▶ Circuit design data
Segment Open

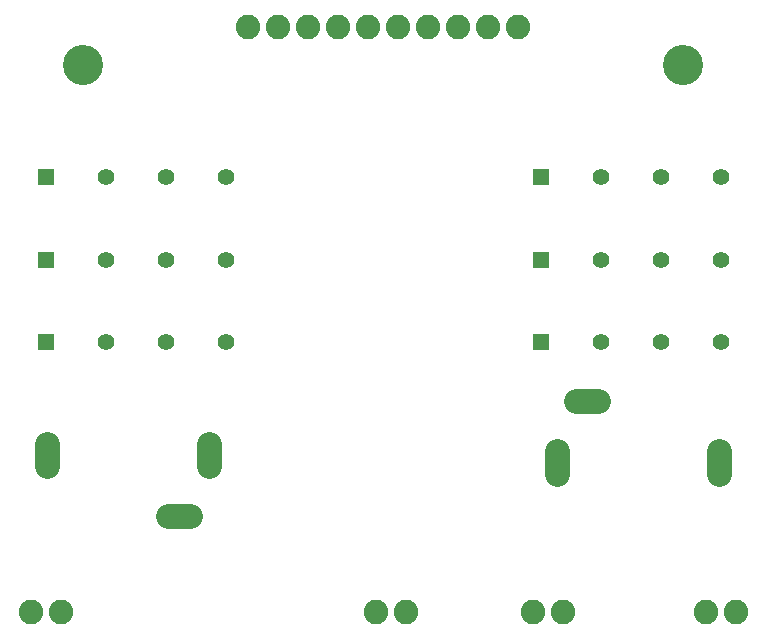
<source format=gbr>
G04 EAGLE Gerber RS-274X export*
G75*
%MOMM*%
%FSLAX34Y34*%
%LPD*%
%INSoldermask Top*%
%IPPOS*%
%AMOC8*
5,1,8,0,0,1.08239X$1,22.5*%
G01*
%ADD10C,2.082800*%
%ADD11C,2.103200*%
%ADD12R,1.412800X1.412800*%
%ADD13C,1.412800*%
%ADD14C,3.403200*%


D10*
X203200Y514350D03*
X228600Y514350D03*
X254000Y514350D03*
X279400Y514350D03*
X304800Y514350D03*
X330200Y514350D03*
X355600Y514350D03*
X381000Y514350D03*
X406400Y514350D03*
X431800Y514350D03*
D11*
X602100Y155550D02*
X602100Y136550D01*
X465100Y136550D02*
X465100Y155550D01*
X480600Y198050D02*
X499600Y198050D01*
X32900Y161900D02*
X32900Y142900D01*
X169900Y142900D02*
X169900Y161900D01*
X154400Y100400D02*
X135400Y100400D01*
D12*
X31750Y387350D03*
D13*
X82550Y387350D03*
X133350Y387350D03*
X184150Y387350D03*
D12*
X450850Y387350D03*
D13*
X501650Y387350D03*
X552450Y387350D03*
X603250Y387350D03*
D12*
X31750Y317500D03*
D13*
X82550Y317500D03*
X133350Y317500D03*
X184150Y317500D03*
D12*
X450850Y317500D03*
D13*
X501650Y317500D03*
X552450Y317500D03*
X603250Y317500D03*
D12*
X31750Y247650D03*
D13*
X82550Y247650D03*
X133350Y247650D03*
X184150Y247650D03*
D12*
X450850Y247650D03*
D13*
X501650Y247650D03*
X552450Y247650D03*
X603250Y247650D03*
D10*
X336550Y19050D03*
X311150Y19050D03*
X19050Y19050D03*
X44450Y19050D03*
X615950Y19050D03*
X590550Y19050D03*
D14*
X63500Y482600D03*
X571500Y482600D03*
D10*
X469900Y19050D03*
X444500Y19050D03*
M02*

</source>
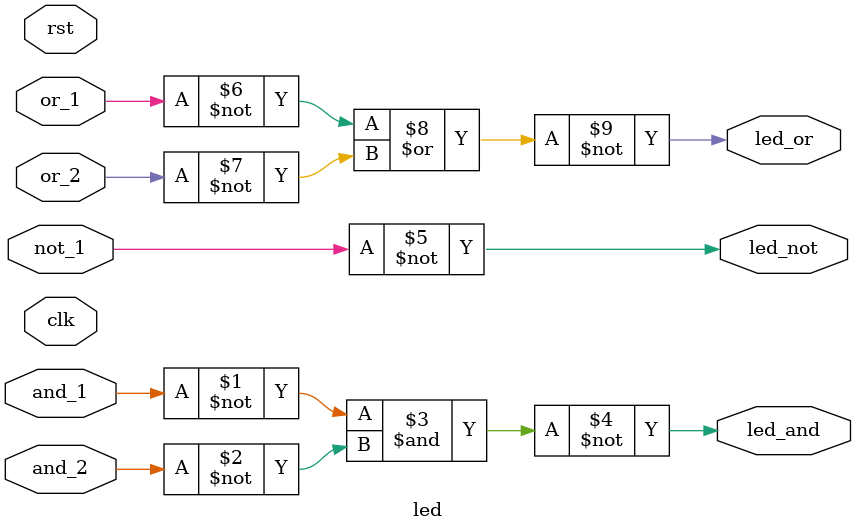
<source format=v>
module led(

		input wire and_1,
		input wire and_2,

		input wire or_1,
		input wire or_2,

		input wire not_1,
		
		input wire clk,
		input wire rst,
		
		output wire led_and,
		output wire led_or,
		output wire led_not
);
	
//	and and_gate(led_and, and_1, and_2);
//	
//	or or_gate(led_or, or_1, or_2);
//	
//	not not_gate(led_not, not_1);
 
assign led_and = ~( ( ~and_1) & (~and_2) );
assign led_not = (~not_1);
assign led_or = ~((~or_1)|(~or_2));

endmodule
</source>
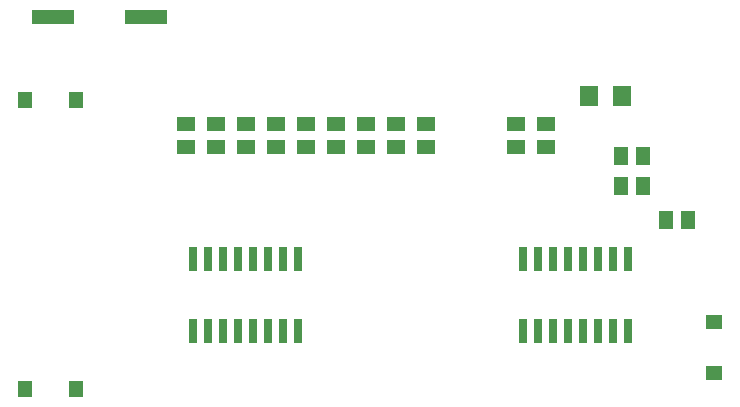
<source format=gbr>
G04 EAGLE Gerber RS-274X export*
G75*
%MOMM*%
%FSLAX34Y34*%
%LPD*%
%INSolderpaste Top*%
%IPPOS*%
%AMOC8*
5,1,8,0,0,1.08239X$1,22.5*%
G01*
%ADD10R,1.500000X1.300000*%
%ADD11R,3.600000X1.300000*%
%ADD12R,1.300000X1.500000*%
%ADD13R,0.660400X2.032000*%
%ADD14R,1.470000X1.270000*%
%ADD15R,1.270000X1.470000*%
%ADD16R,1.600000X1.800000*%


D10*
X317500Y300063D03*
X317500Y319063D03*
X292100Y300063D03*
X292100Y319063D03*
D11*
X77975Y409575D03*
X156725Y409575D03*
D10*
X190500Y300063D03*
X190500Y319063D03*
X215900Y300063D03*
X215900Y319063D03*
X241300Y300063D03*
X241300Y319063D03*
X266700Y300063D03*
X266700Y319063D03*
X342900Y300063D03*
X342900Y319063D03*
X368300Y300063D03*
X368300Y319063D03*
X393700Y300063D03*
X393700Y319063D03*
X469900Y300063D03*
X469900Y319063D03*
X495300Y319063D03*
X495300Y300063D03*
D12*
X558825Y266700D03*
X577825Y266700D03*
X596925Y238125D03*
X615925Y238125D03*
X558825Y292100D03*
X577825Y292100D03*
D13*
X196850Y143891D03*
X196850Y205359D03*
X209550Y143891D03*
X222250Y143891D03*
X209550Y205359D03*
X222250Y205359D03*
X234950Y143891D03*
X234950Y205359D03*
X247650Y143891D03*
X247650Y205359D03*
X260350Y143891D03*
X273050Y143891D03*
X260350Y205359D03*
X273050Y205359D03*
X285750Y143891D03*
X285750Y205359D03*
X476250Y143891D03*
X476250Y205359D03*
X488950Y143891D03*
X501650Y143891D03*
X488950Y205359D03*
X501650Y205359D03*
X514350Y143891D03*
X514350Y205359D03*
X527050Y143891D03*
X527050Y205359D03*
X539750Y143891D03*
X552450Y143891D03*
X539750Y205359D03*
X552450Y205359D03*
X565150Y143891D03*
X565150Y205359D03*
D14*
X638175Y108675D03*
X638175Y151675D03*
D15*
X54700Y339725D03*
X97700Y339725D03*
D16*
X560100Y342900D03*
X532100Y342900D03*
D15*
X54700Y95250D03*
X97700Y95250D03*
M02*

</source>
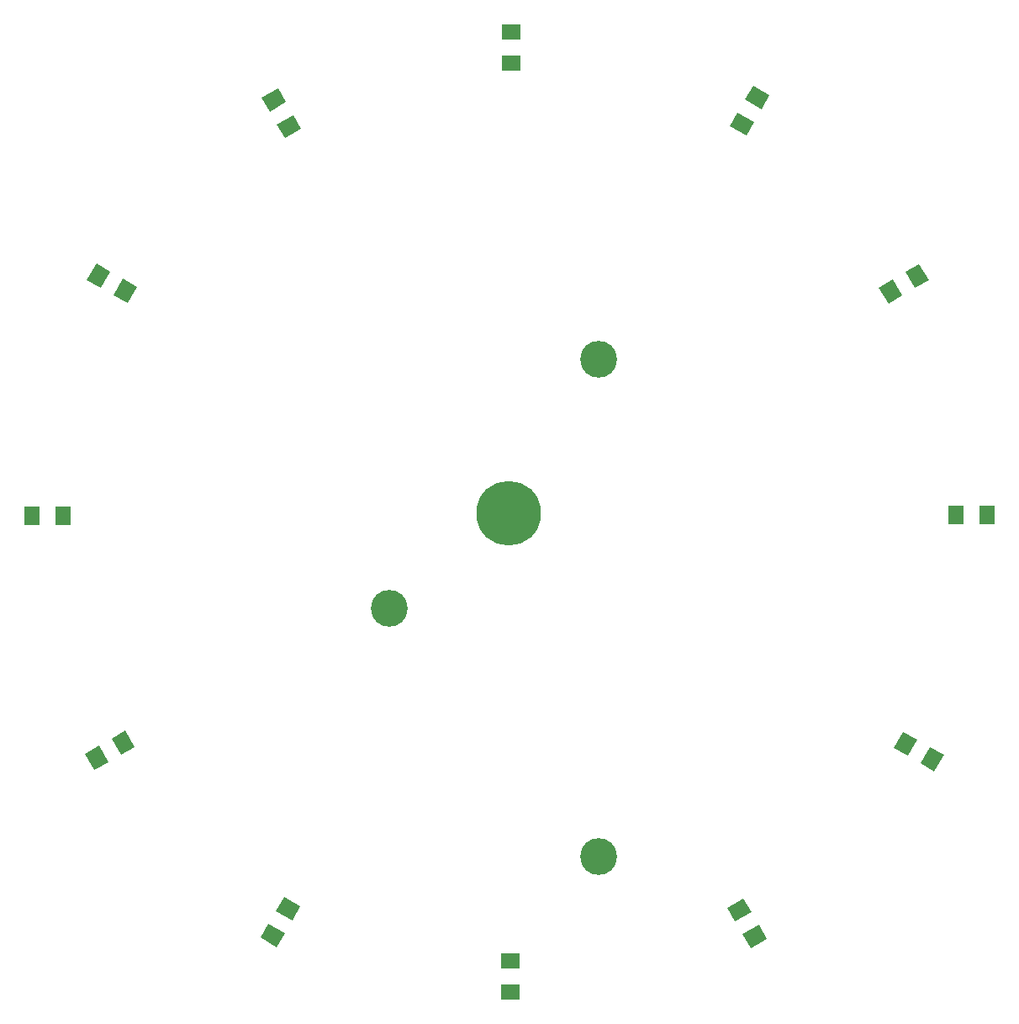
<source format=gbp>
G04 MADE WITH FRITZING*
G04 WWW.FRITZING.ORG*
G04 DOUBLE SIDED*
G04 HOLES PLATED*
G04 CONTOUR ON CENTER OF CONTOUR VECTOR*
%ASAXBY*%
%FSLAX23Y23*%
%MOIN*%
%OFA0B0*%
%SFA1.0B1.0*%
%ADD10C,0.255905*%
%ADD11C,0.145669*%
%ADD12R,0.074803X0.062992*%
%ADD13R,0.062992X0.074803*%
%LNPASTEMASK0*%
G90*
G70*
G54D10*
X1965Y1971D03*
G54D11*
X2319Y2582D03*
X1492Y1597D03*
X2319Y613D03*
G54D12*
X1973Y3879D03*
X1973Y3757D03*
G54D13*
X75Y1961D03*
X197Y1961D03*
G54D12*
X1969Y77D03*
X1969Y199D03*
G54D13*
X3859Y1967D03*
X3737Y1967D03*
G36*
X292Y2897D02*
X330Y2962D01*
X384Y2930D01*
X347Y2865D01*
X292Y2897D01*
G37*
D02*
G36*
X398Y2836D02*
X435Y2901D01*
X490Y2869D01*
X453Y2804D01*
X398Y2836D01*
G37*
D02*
G36*
X2933Y3665D02*
X2998Y3628D01*
X2967Y3573D01*
X2902Y3611D01*
X2933Y3665D01*
G37*
D02*
G36*
X2872Y3560D02*
X2937Y3522D01*
X2906Y3468D01*
X2841Y3505D01*
X2872Y3560D01*
G37*
D02*
G36*
X3592Y2960D02*
X3629Y2895D01*
X3575Y2864D01*
X3537Y2928D01*
X3592Y2960D01*
G37*
D02*
G36*
X3486Y2899D02*
X3523Y2834D01*
X3469Y2803D01*
X3432Y2867D01*
X3486Y2899D01*
G37*
D02*
G36*
X322Y955D02*
X285Y1019D01*
X339Y1051D01*
X377Y986D01*
X322Y955D01*
G37*
D02*
G36*
X428Y1016D02*
X390Y1080D01*
X445Y1112D01*
X482Y1047D01*
X428Y1016D01*
G37*
D02*
G36*
X1045Y253D02*
X980Y291D01*
X1012Y345D01*
X1076Y308D01*
X1045Y253D01*
G37*
D02*
G36*
X1106Y359D02*
X1041Y396D01*
X1073Y451D01*
X1137Y414D01*
X1106Y359D01*
G37*
D02*
G36*
X2988Y287D02*
X2923Y250D01*
X2892Y304D01*
X2956Y342D01*
X2988Y287D01*
G37*
D02*
G36*
X2927Y393D02*
X2862Y355D01*
X2831Y410D01*
X2895Y447D01*
X2927Y393D01*
G37*
D02*
G36*
X984Y3618D02*
X1049Y3655D01*
X1080Y3601D01*
X1016Y3563D01*
X984Y3618D01*
G37*
D02*
G36*
X1045Y3512D02*
X1110Y3550D01*
X1141Y3495D01*
X1077Y3458D01*
X1045Y3512D01*
G37*
D02*
G36*
X3689Y1015D02*
X3651Y950D01*
X3597Y981D01*
X3634Y1046D01*
X3689Y1015D01*
G37*
D02*
G36*
X3583Y1076D02*
X3546Y1011D01*
X3491Y1042D01*
X3528Y1107D01*
X3583Y1076D01*
G37*
D02*
G04 End of PasteMask0*
M02*
</source>
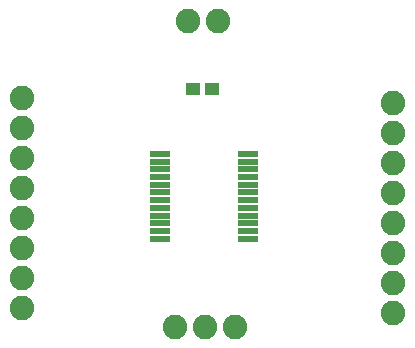
<source format=gbr>
G04 EAGLE Gerber RS-274X export*
G75*
%MOMM*%
%FSLAX34Y34*%
%LPD*%
%INSoldermask Top*%
%IPPOS*%
%AMOC8*
5,1,8,0,0,1.08239X$1,22.5*%
G01*
%ADD10C,2.082800*%
%ADD11R,1.672400X0.604700*%
%ADD12R,1.253200X1.103200*%


D10*
X183300Y299800D03*
X208700Y299800D03*
X223200Y40200D03*
X197800Y40200D03*
X172400Y40200D03*
X42620Y56570D03*
X42620Y81970D03*
X42620Y107370D03*
X42620Y132770D03*
X42620Y158170D03*
X42620Y183570D03*
X42620Y208970D03*
X42620Y234370D03*
X356700Y230200D03*
X356700Y204800D03*
X356700Y179400D03*
X356700Y154000D03*
X356700Y128600D03*
X356700Y103200D03*
X356700Y77800D03*
X356700Y52400D03*
D11*
X159187Y186950D03*
X159187Y180450D03*
X159187Y173950D03*
X159187Y167450D03*
X159187Y160950D03*
X159187Y154450D03*
X159187Y147950D03*
X159187Y141450D03*
X159187Y134950D03*
X159187Y128450D03*
X159187Y121950D03*
X159187Y115450D03*
X233613Y115450D03*
X233613Y121950D03*
X233613Y128450D03*
X233613Y134950D03*
X233613Y141450D03*
X233613Y147950D03*
X233613Y154450D03*
X233613Y160950D03*
X233613Y167450D03*
X233613Y173950D03*
X233613Y180450D03*
X233613Y186950D03*
D12*
X203100Y242200D03*
X187100Y242200D03*
M02*

</source>
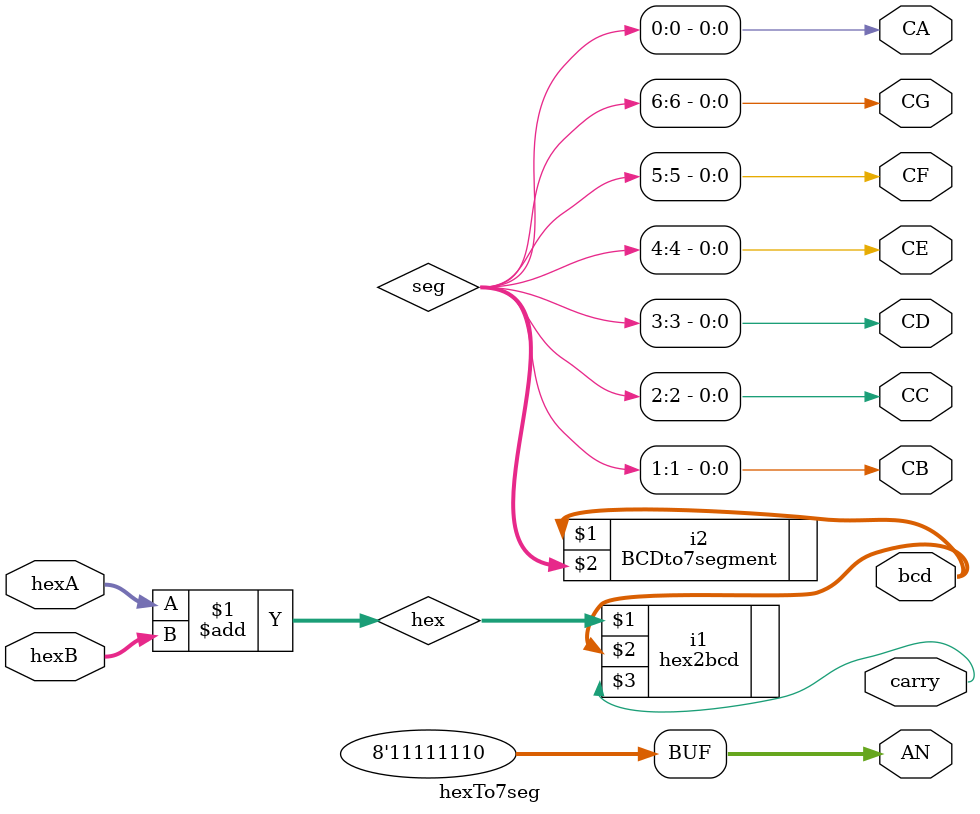
<source format=v>

module hexTo7seg(
    input [2:0] hexA,
    input [2:0] hexB,
    output [3:0] bcd,
    output carry,
    output [7:0] AN,
    output CA,
    output CB,
    output CC,
    output CD,
    output CE,
    output CF,
    output CG
    );
    
    // exercise the two modules
    wire [6:0] seg;
    wire [3:0] hex;
    
    assign hex = hexA+hexB;
    hex2bcd i1(hex,bcd,carry);
    BCDto7segment i2(bcd,seg);
    
    //now translate seg into the default cathod a, cathod b, language of the XDC file
    assign CA = seg[0];
    assign CB = seg[1];
    assign CC = seg[2];
    assign CD = seg[3];
    assign CE = seg[4];
    assign CF = seg[5];
    assign CG = seg[6]; 
    
    //turn 7 out of the 8 displays off, only the right most one is on
    assign AN[7]=1;
    assign AN[6]=1;
    assign AN[5]=1;
    assign AN[4]=1;
    assign AN[3]=1;
    assign AN[2]=1;
    assign AN[1]=1;
    assign AN[0]=0;
       
endmodule

</source>
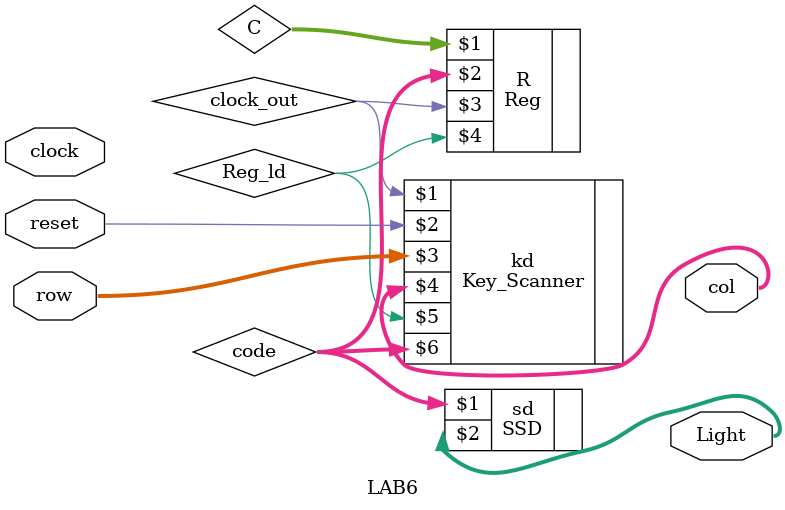
<source format=v>
`timescale 1ns / 1ps
module Divider_10000Hz (clock_in, clock_out);
    input clock_in;
    output clock_out;
    reg  [13:0] Q;
    reg clock_out;
    always @ (posedge clock_in) begin
        clock_out = Q[0] & Q[1] & Q[2] & Q[3] & ~Q[4] & ~Q[5] & ~Q[6] & ~Q[7] & Q[8] & Q[9] & Q[10] & ~Q[11] & ~Q[12] & Q[13];
        if (clock_out == 1'b1) Q <= 0;
        else Q <= Q + 1;
    end
endmodule
module LAB6(clock,reset,row,col,Light);
    input clock, reset;
    input [3:0] row;
    output [3:0] col;
    output [6:0] Light;
    wire Reg_ld,clock_out;
    wire [3:0]C;
    wire [3:0] code;
    Key_Scanner kd(clock_out,reset,row,col,Reg_ld,code);
    Reg R(C,code,clock_out,Reg_ld);
    SSD sd(code, Light);
    
endmodule

</source>
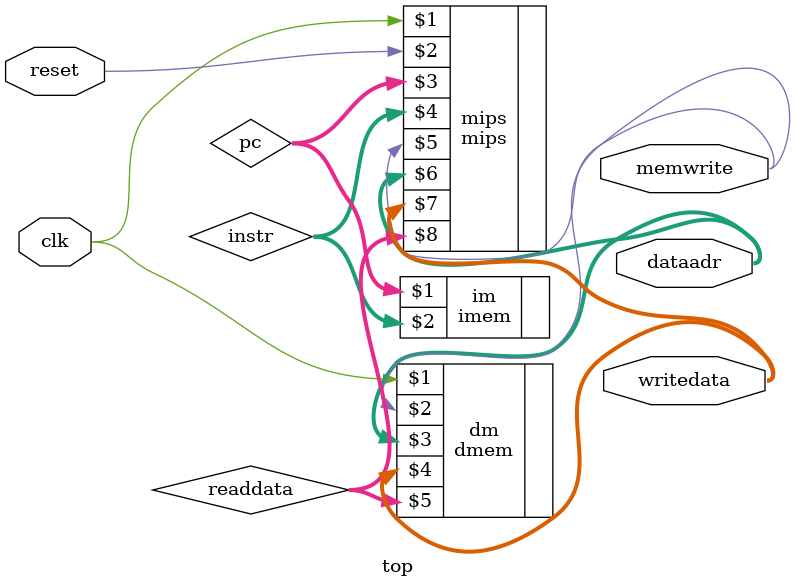
<source format=v>
`timescale 1ns / 1ps


module top(input clk, reset,
           output [31:0] writedata, dataadr,
           output memwrite);
    wire [31:0] pc,instr, readdata;
    mips mips(clk, reset, pc, instr, memwrite, dataadr, writedata, readdata);
    imem im(pc, instr);
    dmem dm(clk, memwrite, dataadr, writedata, readdata);
endmodule

</source>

Segment Closed

Check each line of the entries above for the word "instr". List the ones that have it.

    wire [31:0] pc,instr, readdata;
    mips mips(clk, reset, pc, instr, memwrite, dataadr, writedata, readdata);
    imem im(pc, instr);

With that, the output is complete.